Technical note: the “estimated marginal means” are equal to the observed means in our previous means table because we tested the saturated model (consisting of all main and interaction effects as this is the default setting in UNIANOVA).
Two Way ANOVA Output - Between Subjects Effects
Our means plot was very useful for describing the pattern of means resulting from diet and exercise in our sample. But perhaps things are different in the larger population. If neither diet nor exercise affect weight loss, could we find these sample results by mere sampling fluctuation? Short answer: no.

In Tests of Between-Subjects Effects, we're interested in 3 rows: our 2 main effects (diet and exercise) and 1 interaction effect (diet * exercise). We usually ignore the other rows such as “Corrected Model” and “Intercept”.
First the interaction: if the effect of exercise is the same for all diets, then there's a 0.44 probability (p-value under “Sig” for “significance”) of finding our sample results. We usually report our df (“degrees of freedom”), F-value and p-value for each of our 3 effects separately:
“An interaction between diet and exercise could not be demonstrated, F(4,171) = .94, p = 0.44.”
Further note that partial eta squared is only 0.021 for our interaction effect. This is basically negligible.
If and only if there's no interaction effect, we'll look into the main effects, both of which have p = 0.000: if there's no main effects in our larger population, the probability of finding these sample main effects is basically zero.
Partial eta squared is 0.51 for exercise and 0.20 for diet. That is, the relative impact of exerice is more than twice as strong as diet.

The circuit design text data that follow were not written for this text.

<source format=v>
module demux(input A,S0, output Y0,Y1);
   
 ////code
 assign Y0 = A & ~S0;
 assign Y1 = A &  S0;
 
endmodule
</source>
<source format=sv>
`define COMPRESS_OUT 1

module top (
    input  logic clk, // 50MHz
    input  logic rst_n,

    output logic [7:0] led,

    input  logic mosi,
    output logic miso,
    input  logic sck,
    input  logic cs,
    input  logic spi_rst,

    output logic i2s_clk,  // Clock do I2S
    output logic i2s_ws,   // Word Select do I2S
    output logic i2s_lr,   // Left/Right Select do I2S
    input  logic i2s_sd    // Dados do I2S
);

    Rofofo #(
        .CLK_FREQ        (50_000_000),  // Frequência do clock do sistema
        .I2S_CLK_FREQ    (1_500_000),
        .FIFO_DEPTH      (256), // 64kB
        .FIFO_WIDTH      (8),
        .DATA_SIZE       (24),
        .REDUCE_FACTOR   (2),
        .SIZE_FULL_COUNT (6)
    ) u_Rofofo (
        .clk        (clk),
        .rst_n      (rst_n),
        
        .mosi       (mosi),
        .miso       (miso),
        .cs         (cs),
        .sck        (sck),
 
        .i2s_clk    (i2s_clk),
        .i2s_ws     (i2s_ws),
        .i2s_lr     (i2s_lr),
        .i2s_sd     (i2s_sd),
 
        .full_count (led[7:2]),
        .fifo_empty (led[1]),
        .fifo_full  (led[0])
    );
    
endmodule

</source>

Last but not least, adjusted r squared tells us that 54.4% of the variance in weight loss is attributable to diet and exercise. In social sciences research, this is a high value, indicating strong relationships between our factors and weight loss.

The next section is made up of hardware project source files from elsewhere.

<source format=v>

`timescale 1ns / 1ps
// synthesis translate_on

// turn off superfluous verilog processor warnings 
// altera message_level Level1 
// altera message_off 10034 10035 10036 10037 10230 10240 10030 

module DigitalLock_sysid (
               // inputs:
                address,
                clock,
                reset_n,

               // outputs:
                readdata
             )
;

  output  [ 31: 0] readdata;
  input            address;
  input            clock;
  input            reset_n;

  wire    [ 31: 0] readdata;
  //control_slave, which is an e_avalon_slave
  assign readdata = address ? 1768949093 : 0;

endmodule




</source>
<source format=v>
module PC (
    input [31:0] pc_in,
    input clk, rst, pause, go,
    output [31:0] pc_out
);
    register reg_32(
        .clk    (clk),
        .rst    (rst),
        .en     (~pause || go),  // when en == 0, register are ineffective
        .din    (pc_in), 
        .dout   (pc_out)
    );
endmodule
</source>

Two Way ANOVA Output - Multiple Comparisons
We now know that the average weight loss is not equal for all different diets and exercise levels. So precisely which means are different? We can figure that out with post hoc tests, the most common of which is Tukey’s HSD, the output of which is shown below.

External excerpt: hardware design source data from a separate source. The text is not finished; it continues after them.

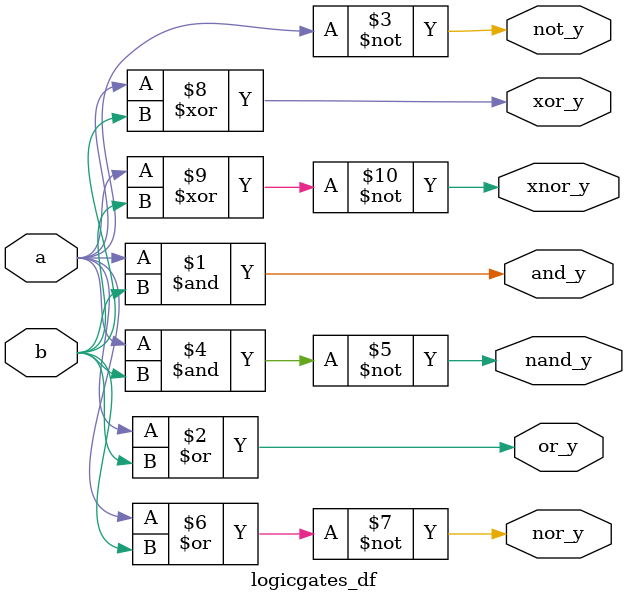
<source format=v>
module logicgates_df(
input  a,
input  b,
output and_y,
output or_y,
output not_y,
output nand_y,
output nor_y,
output xor_y,
output xnor_y
);
assign and_y  = a & b;
assign or_y   = a | b;
assign not_y  = ~a;
assign nand_y = ~(a & b);
assign nor_y  = ~(a | b);
assign xor_y  = a ^ b;
assign xnor_y = ~(a ^ b);
endmodule


/*OUTPUT
meenakshi@meenakshi-Inspiron-3501:~/verilog/logicgates_df$ vvp logicgates_df.out 
VCD info: dumpfile logicgates_df.vcd opened for output.
$time=0|a=0|b=0|and_y=0|or_y=0|not_y=1|nand_y=1|nor_y=1|xor_y=0|xnor_y=1
$time=10|a=0|b=1|and_y=0|or_y=1|not_y=1|nand_y=1|nor_y=0|xor_y=1|xnor_y=0
$time=20|a=1|b=0|and_y=0|or_y=1|not_y=0|nand_y=1|nor_y=0|xor_y=1|xnor_y=0
$time=30|a=1|b=1|and_y=1|or_y=1|not_y=0|nand_y=0|nor_y=0|xor_y=0|xnor_y=1
$time=40|a=x|b=z|and_y=x|or_y=x|not_y=x|nand_y=x|nor_y=x|xor_y=x|xnor_y=x
logicgates_df_tb.v:25: $finish called at 50 (1s)
*/

</source>
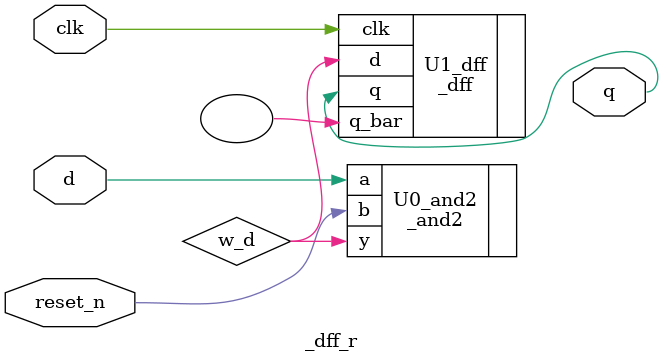
<source format=v>
module _dff_r(clk, reset_n, d, q);
	input clk, reset_n, d;
	output q;

	wire w_d;

	_and2 U0_and2(.a(d), .b(reset_n), .y(w_d));
	_dff U1_dff(.clk(clk), .d(w_d), .q(q), .q_bar());

endmodule

</source>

For 3 means, 3 comparisons are made (a-b, b-c and a-c). Each is reported twice in this table, resulting in 6 rows.
The difference in weight loss between no exercise and 30 minutes is 0.29 kilos. If it is zero in our larger populations, there's an 85.2% probability of finding this in our sample. Our results don't demonstrate any effect of 30 minutes of exercise as compared to no exercise.
The difference between no exercise and 60 minutes is a whopping 6.28 kilos. Both the asterisk (*), confidence interval and p-value show that the difference is statistically significant.
A similar table for diet appears in the output but we'll leave it as an exercise to the reader to interpret it.
So that's about it. I hope you were able to follow the lines of thought in this tutorial and that they make some sense to you.